I lavoratori “poveri”, in crescita, sono 3 milioni e secondo l’Inps vivono 5 anni in meno rispetto ai più “ricchi”. Penalizzate soprattutto le donne.
Roma – “Cornuti e mazziati!” E’ proprio il caso d utilizzare un’espressione del genere per definire lo stato degli operai. Letteralmente significa “becco e percosso” ed è una locuzione cara al vernacolo partenopeo per esprimere l’italiano “il danno e la beffa”, prendendo a termine di paragone il povero ovino assurto a modello ed emblema del marito tradito, ma qui simbolo di chi, avuto un torto, debba subire anche lo scherno. Altrove, in maniera molto più icastica e cruda, più estesamente si vuole affermare “a sciorta d’ ‘o piecoro: nascette curnuto e murette scannato”. Cioè “è veramente amara la sorte del becco che nacque cornuto e morì sgozzato”; la medesima sorte, cioè, del marito tradito che oltre a sopportar il peso delle corna, spesso deve subire anche l’onta delle percosse.
Qui però non si tratta di “corna” ma delle condizioni socio-economiche ed esistenziali degli operai. Pensate: l’Inps, l’Istituto Nazionale della Previdenza Sociale, si è accorto che i lavoratori con salari bassi vivono cinque anni in meno rispetto a chi percepisce emolumenti più sostanziosi. Per forza, con tutto quello che hanno dovuto “sopportare” durante la loro vita lavorativa non potevano che subire, oltre al danno di un lavoro poco remunerativo, la beffa di vivere pure meno! E’ il “quadro” che è emerso dal XXII Rapporto annuale dell’Inps presentato lo scorso 13 settembre presso il Palazzo Montecitorio. Oggi le pensioni vengono calcolate con un “coefficiente di trasformazione unico”, che è una grandezza numerica utilizzata per determinare l’importo della pensione. Ora questo sistema, secondo l’Inps, danneggia i lavoratori con redditi bassi che percepiranno una pensione inferiore se si tenesse conto dell’effettiva speranza di vita. Al contrario, i lavoratori ad alto reddito usufruiscono di una pensione più elevata rispetto a quella desunta dalla durata media della loro vita.
Sono 16 milioni gli italiani in pensione, che confrontati con i lavoratori attivi, 23,5 milioni e le nascite in parabola discendente, produce molta sofferenza per i già disastrati conti pubblici. Secondo il rapporto dell’Inps, i lavoratori poveri nel 2022 hanno raggiunto la cifra di oltre 20 mila, pari all’0,2% di tutti i dipendenti. In dettaglio: 7.600 con contratto di lavoro subordinato a tempo determinato e circa 13 mila a tempo determinato. Ci dovrebbero spiegare come vengono calcolate queste cifre. Si ha l’impressione che diversi enti governativi… diano i numeri. Purtroppo non si tratta di quelli del lotto – almeno si potrebbe sperare in una vincita! – ma dell’insensatezza di certi dati.

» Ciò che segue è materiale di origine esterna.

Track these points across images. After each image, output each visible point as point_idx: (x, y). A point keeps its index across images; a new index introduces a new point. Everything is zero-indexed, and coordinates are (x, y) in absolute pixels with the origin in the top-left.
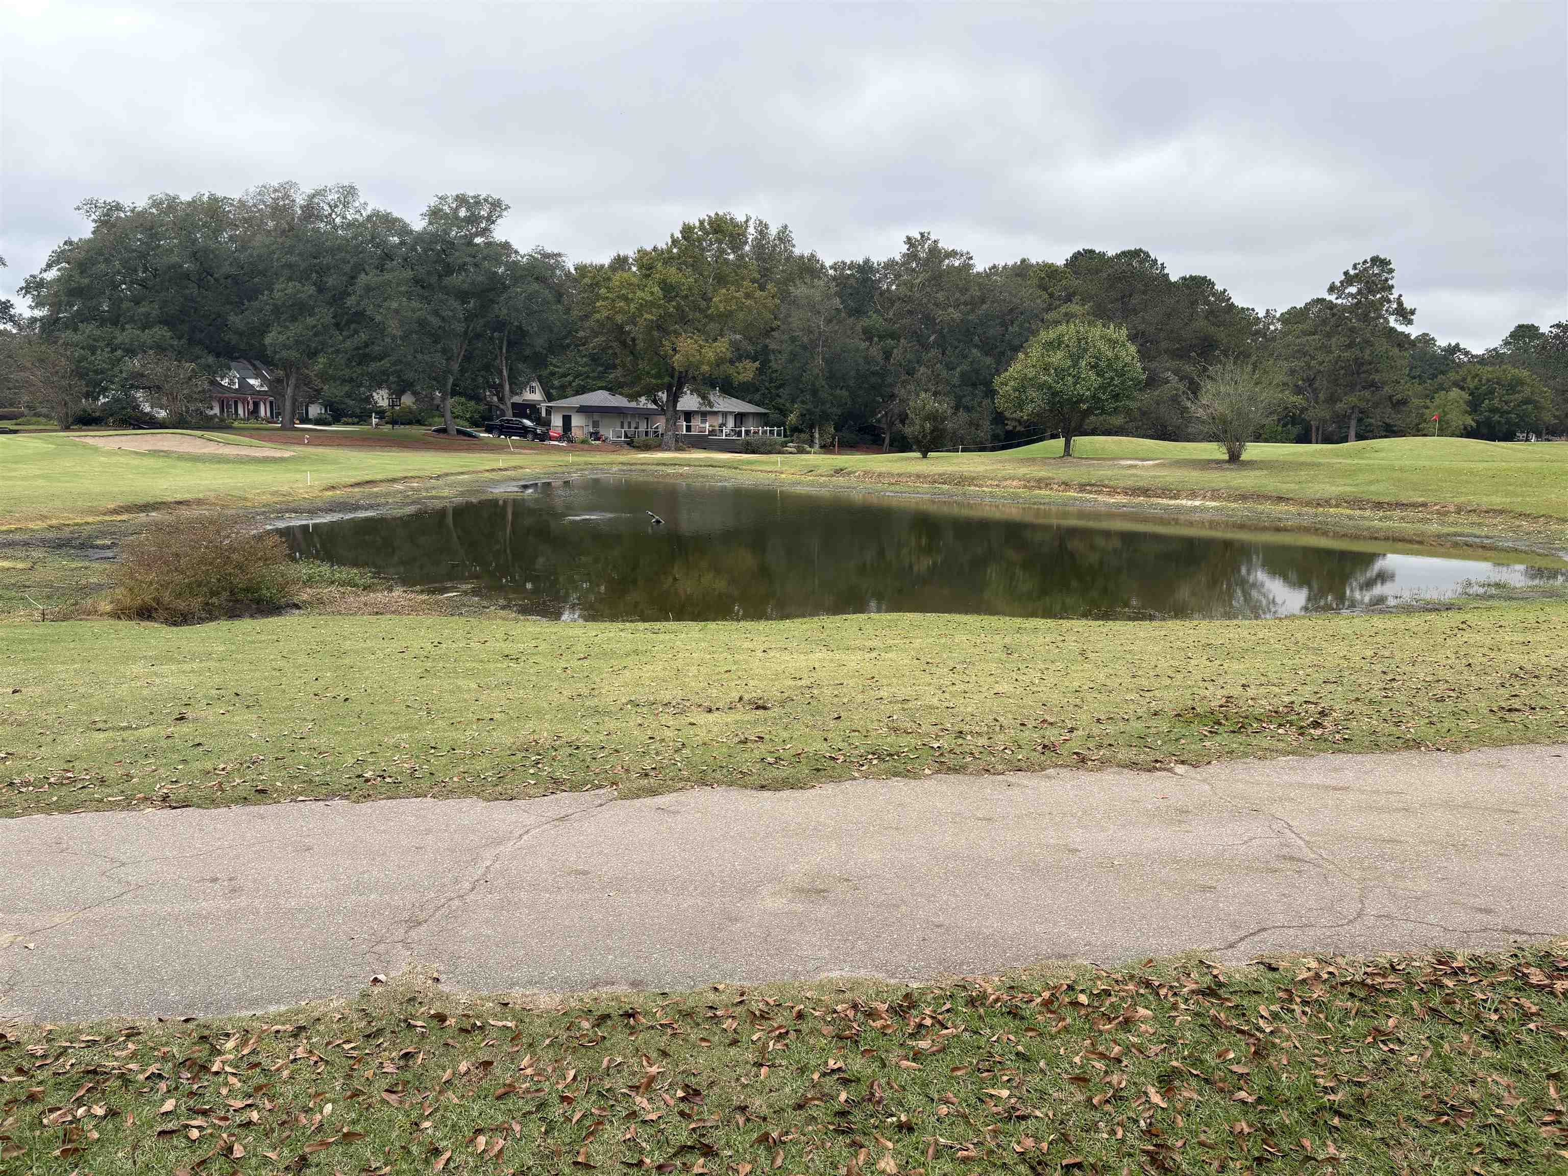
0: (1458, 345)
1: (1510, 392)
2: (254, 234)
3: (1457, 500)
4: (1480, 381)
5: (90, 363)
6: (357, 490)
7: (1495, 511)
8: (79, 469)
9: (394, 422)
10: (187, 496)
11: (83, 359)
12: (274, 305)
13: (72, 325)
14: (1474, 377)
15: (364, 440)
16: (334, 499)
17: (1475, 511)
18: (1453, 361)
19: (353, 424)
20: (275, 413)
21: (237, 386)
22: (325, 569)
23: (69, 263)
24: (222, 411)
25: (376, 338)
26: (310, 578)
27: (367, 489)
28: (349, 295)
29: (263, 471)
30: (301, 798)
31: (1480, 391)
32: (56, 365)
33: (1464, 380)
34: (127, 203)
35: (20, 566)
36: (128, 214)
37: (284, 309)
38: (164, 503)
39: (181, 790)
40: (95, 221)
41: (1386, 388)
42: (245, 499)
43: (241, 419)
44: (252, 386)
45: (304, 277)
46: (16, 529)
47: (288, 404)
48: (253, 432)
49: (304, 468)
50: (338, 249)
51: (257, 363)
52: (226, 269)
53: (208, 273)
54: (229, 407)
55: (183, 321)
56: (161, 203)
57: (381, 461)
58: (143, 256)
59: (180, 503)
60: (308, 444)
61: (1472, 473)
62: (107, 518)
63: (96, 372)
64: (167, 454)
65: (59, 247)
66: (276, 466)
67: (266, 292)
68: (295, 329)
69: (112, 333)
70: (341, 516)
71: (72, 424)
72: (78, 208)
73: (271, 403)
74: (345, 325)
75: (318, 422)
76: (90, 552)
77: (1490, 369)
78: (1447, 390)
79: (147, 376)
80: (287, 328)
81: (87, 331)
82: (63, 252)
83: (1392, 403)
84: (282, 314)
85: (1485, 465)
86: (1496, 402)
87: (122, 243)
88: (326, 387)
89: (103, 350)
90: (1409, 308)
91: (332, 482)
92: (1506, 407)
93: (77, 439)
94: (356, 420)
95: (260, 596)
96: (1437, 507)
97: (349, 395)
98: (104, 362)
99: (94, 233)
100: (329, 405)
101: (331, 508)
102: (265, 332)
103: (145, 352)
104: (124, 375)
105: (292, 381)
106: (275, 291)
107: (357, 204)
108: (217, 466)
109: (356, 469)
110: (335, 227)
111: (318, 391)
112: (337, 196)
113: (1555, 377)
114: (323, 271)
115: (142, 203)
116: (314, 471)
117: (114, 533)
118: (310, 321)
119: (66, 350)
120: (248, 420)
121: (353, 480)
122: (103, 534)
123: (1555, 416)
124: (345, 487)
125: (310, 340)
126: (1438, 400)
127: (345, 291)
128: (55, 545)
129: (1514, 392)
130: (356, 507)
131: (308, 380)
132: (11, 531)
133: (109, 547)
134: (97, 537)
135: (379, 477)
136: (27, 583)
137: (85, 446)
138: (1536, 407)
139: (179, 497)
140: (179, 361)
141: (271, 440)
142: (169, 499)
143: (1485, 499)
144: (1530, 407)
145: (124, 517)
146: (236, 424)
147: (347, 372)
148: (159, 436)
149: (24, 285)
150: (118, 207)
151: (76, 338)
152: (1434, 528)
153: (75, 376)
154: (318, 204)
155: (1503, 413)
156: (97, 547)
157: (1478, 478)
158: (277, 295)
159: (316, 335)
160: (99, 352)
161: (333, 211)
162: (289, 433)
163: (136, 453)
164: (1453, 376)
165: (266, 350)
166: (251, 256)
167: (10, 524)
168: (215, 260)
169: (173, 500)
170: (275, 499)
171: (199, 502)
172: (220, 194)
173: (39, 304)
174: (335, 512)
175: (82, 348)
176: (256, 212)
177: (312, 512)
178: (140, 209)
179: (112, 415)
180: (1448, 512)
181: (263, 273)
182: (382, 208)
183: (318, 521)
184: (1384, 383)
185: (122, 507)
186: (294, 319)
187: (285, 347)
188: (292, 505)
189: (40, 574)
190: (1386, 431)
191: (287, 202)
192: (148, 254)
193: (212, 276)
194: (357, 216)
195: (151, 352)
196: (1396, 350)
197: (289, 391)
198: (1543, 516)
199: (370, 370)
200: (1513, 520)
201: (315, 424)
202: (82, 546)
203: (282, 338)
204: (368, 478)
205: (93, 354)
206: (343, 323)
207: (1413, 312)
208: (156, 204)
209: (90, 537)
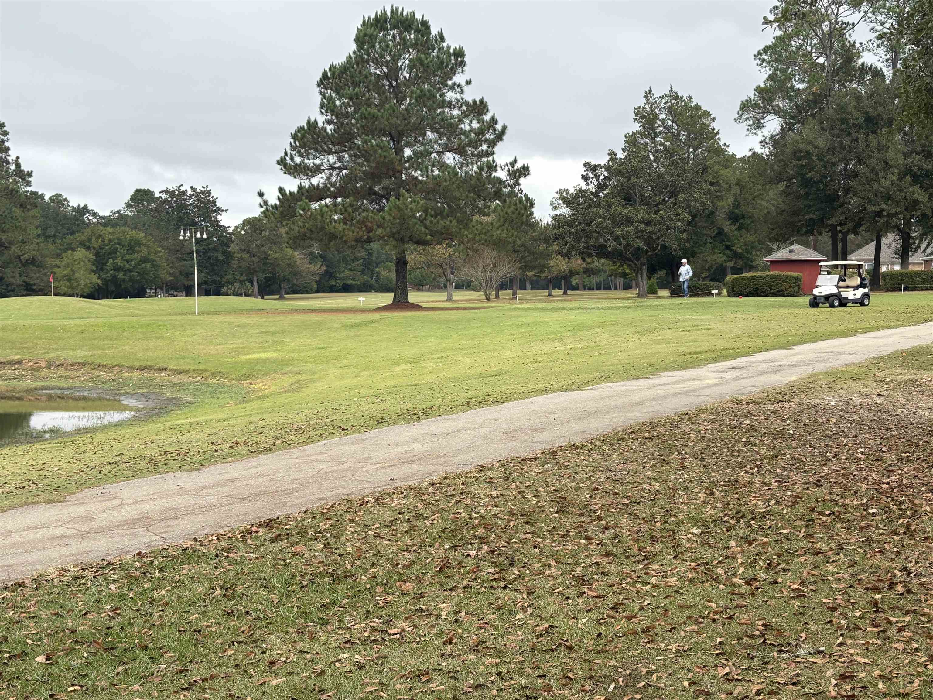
0: (86, 206)
1: (130, 252)
3: (47, 357)
4: (103, 241)
7: (79, 364)
14: (97, 238)
17: (62, 365)
18: (84, 222)
31: (104, 251)
33: (89, 240)
41: (13, 248)
61: (64, 330)
77: (111, 230)
78: (73, 250)
83: (21, 262)
85: (77, 322)
86: (119, 261)
90: (26, 170)
92: (127, 266)
96: (31, 364)
113: (167, 239)
123: (170, 274)
126: (65, 259)
129: (134, 252)
138: (154, 266)
143: (71, 353)
144: (148, 265)
152: (29, 383)
155: (126, 271)
157: (69, 334)
164: (79, 237)
180: (40, 367)
184: (11, 243)
190: (27, 290)
196: (17, 211)
198: (117, 365)
200: (94, 371)
207: (30, 174)
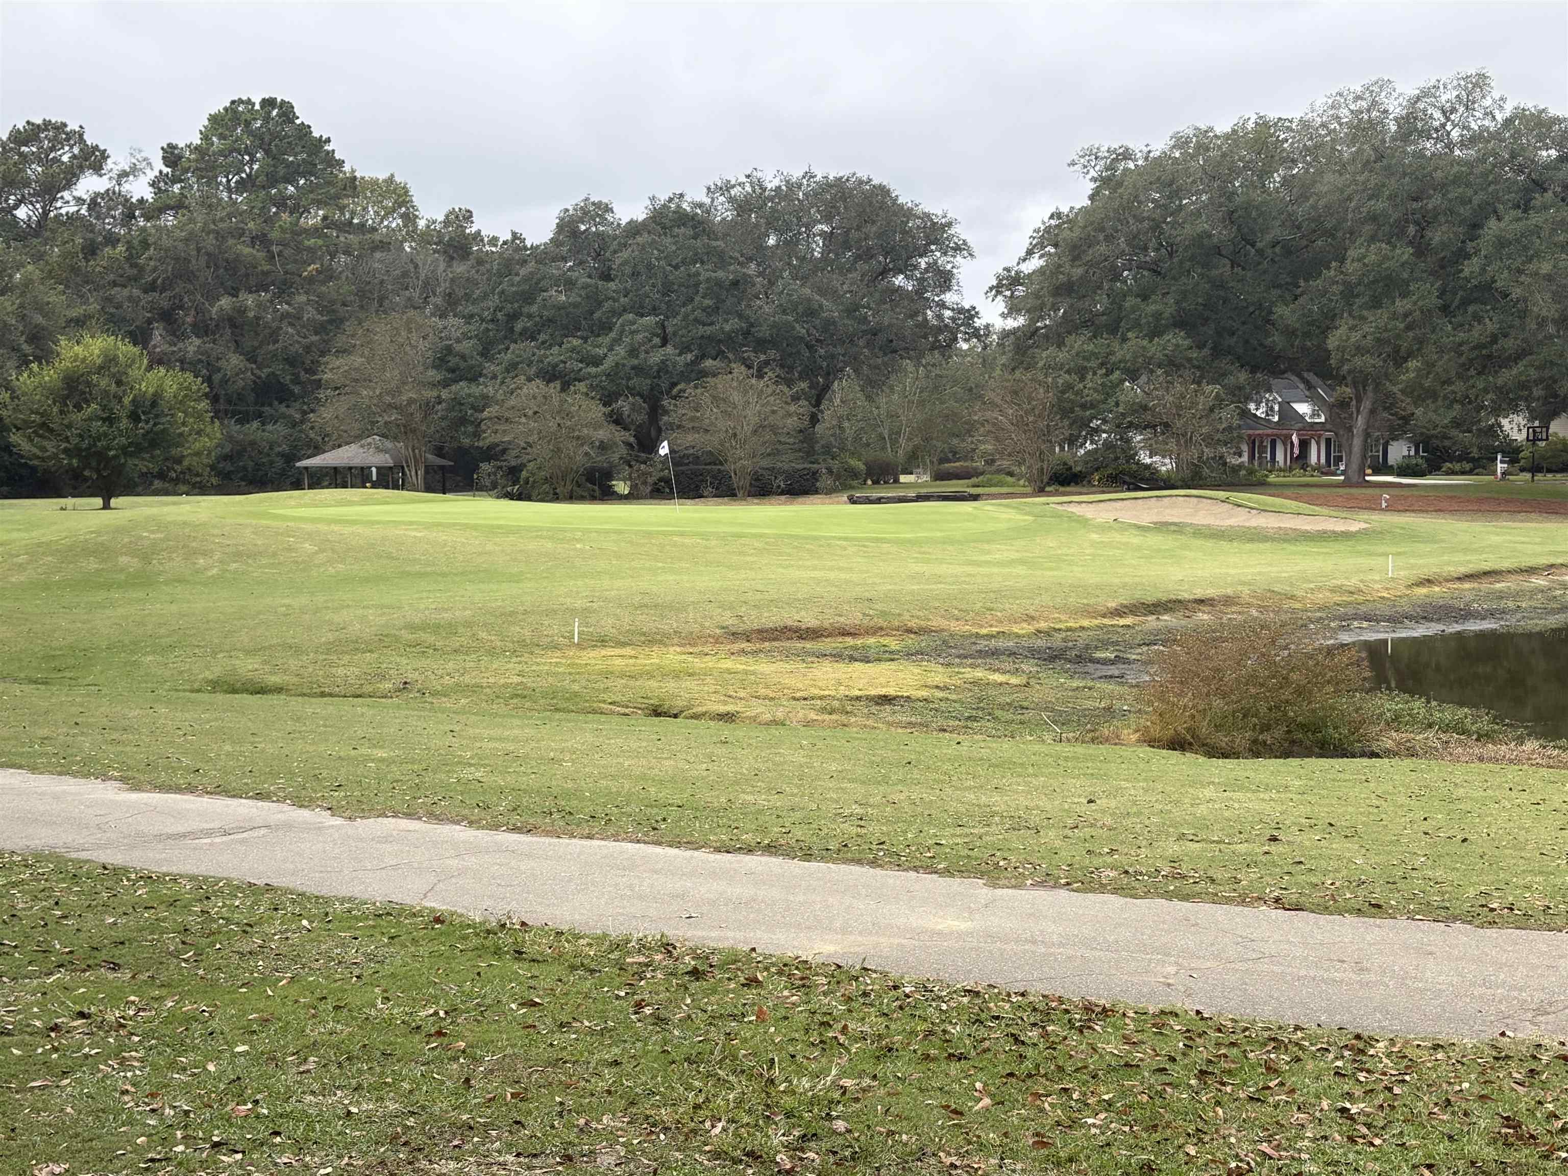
2: (1320, 173)
5: (1077, 394)
6: (1467, 585)
8: (1065, 550)
9: (1535, 469)
10: (1211, 592)
11: (1069, 387)
12: (1344, 282)
13: (1057, 337)
15: (1480, 501)
16: (1428, 600)
19: (1463, 473)
20: (1333, 460)
21: (1276, 419)
22: (1418, 705)
23: (1056, 246)
24: (1252, 457)
25: (1511, 327)
26: (1397, 718)
27: (1485, 586)
28: (1468, 256)
29: (1319, 553)
30: (1418, 917)
32: (1033, 399)
34: (1137, 146)
35: (1014, 680)
36: (1140, 163)
37: (1362, 288)
38: (1180, 601)
39: (1292, 896)
40: (1094, 180)
42: (1292, 597)
43: (1280, 470)
44: (1302, 417)
45: (1397, 233)
46: (998, 633)
47: (1357, 443)
48: (1303, 491)
49: (1381, 549)
50: (1454, 182)
51: (1311, 377)
52: (1276, 232)
53: (1248, 242)
54: (1262, 450)
55: (1207, 319)
56: (1187, 142)
57: (1508, 538)
58: (1156, 226)
59: (1201, 601)
60: (1387, 509)
62: (1106, 621)
63: (1084, 407)
64: (1178, 528)
65: (1044, 223)
66: (1337, 546)
67: (1334, 264)
68: (1377, 320)
69: (1109, 345)
70: (1441, 627)
71: (1048, 484)
72: (1073, 164)
73: (1328, 441)
74: (1458, 307)
75: (1403, 471)
76: (1091, 667)
79: (1152, 409)
80: (1363, 318)
81: (1076, 345)
82: (1048, 230)
84: (1358, 296)
87: (1130, 208)
88: (1419, 412)
89: (1095, 374)
91: (1424, 573)
93: (1059, 507)
94: (1468, 466)
95: (1324, 736)
97: (1457, 424)
98: (1096, 390)
99: (1092, 198)
100: (1422, 442)
101: (1427, 614)
102: (1328, 328)
103: (1152, 371)
104: (1121, 410)
105: (1366, 405)
106: (1348, 261)
107: (1487, 102)
108: (1249, 546)
109: (1465, 551)
110: (1450, 146)
111: (1406, 419)
112: (1455, 93)
114: (1425, 222)
115: (1160, 145)
116: (1399, 554)
117: (1117, 643)
118: (1402, 305)
119: (1046, 376)
120: (1291, 469)
121: (1463, 570)
122: (1105, 644)
124: (1447, 581)
125: (1398, 336)
127: (1461, 250)
128: (1046, 656)
130: (1467, 614)
131: (1391, 400)
132: (993, 636)
133: (1112, 662)
134: (1096, 647)
135: (1506, 565)
136: (1025, 704)
137: (1071, 518)
139: (1199, 593)
140: (1199, 383)
141: (1325, 503)
142: (1186, 596)
145: (1128, 621)
146: (1272, 478)
147: (1459, 387)
148: (1166, 500)
149: (995, 283)
150: (1127, 155)
151: (1062, 356)
153: (1056, 413)
154: (1425, 111)
156: (1098, 661)
158: (1350, 267)
159: (1409, 328)
160: (1089, 376)
161: (1448, 119)
162: (1354, 491)
163: (1138, 527)
165: (1328, 358)
166: (1314, 207)
167: (991, 626)
168: (1260, 220)
169: (1192, 597)
170: (1337, 598)
171: (1228, 601)
172: (1272, 115)
173: (1013, 310)
174: (1432, 620)
175: (1068, 372)
176: (1327, 135)
177: (1395, 620)
178: (1158, 153)
179: (1097, 469)
181: (1330, 233)
182: (1530, 104)
183: (1403, 634)
185: (1126, 607)
186: (1375, 303)
187: (1359, 350)
188: (1363, 608)
189: (1037, 694)
191: (1374, 114)
192: (1165, 222)
193: (1253, 246)
194: (1486, 123)
195: (1159, 372)
197: (1360, 422)
199: (1500, 382)
201: (1399, 475)
202: (1079, 659)
203: (1355, 337)
204: (1487, 566)
205: (1082, 379)
206: (1456, 303)
208: (1181, 142)
209: (1087, 647)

Le cifre dell’Inps, infatti sono di gran lunga inferiori ai dati diffusi dall’Eurostat e dal Ministero del lavoro, secondo cui i lavoratori “poveri” sono 3 milioni. Dal rapporto dell’Inps, emerge, inoltre, che il 2022 sembra essere stato un anno alquanto controverso. Nel senso che la povertà è stata direttamente proporzionale all’aumento del numero dei lavoratori. Ma, come spesso accade, “il veleno sta nella coda”. Nel senso che la parte più sgradevole è alla fine del rapporto e riguarda le donne. Come lavoratrici, percepiscono pensioni di 1/3 più basse rispetto agli uomini. Inoltre subiscono una maggiore discontinuità lavorativa, che, sovente, è determinata anche dalla gravidanza e conseguente allattamento e cura del bambino oltre che degli anziani, incombenza, quest’ultima, che ricade quasi sempre sulle spalle delle donne. Se ne deduce , comunque, una situazione a tinte fosche, che andrebbe affrontata con decisione ed equità, affinché le differenziazioni tra percettori di salari e pensioni.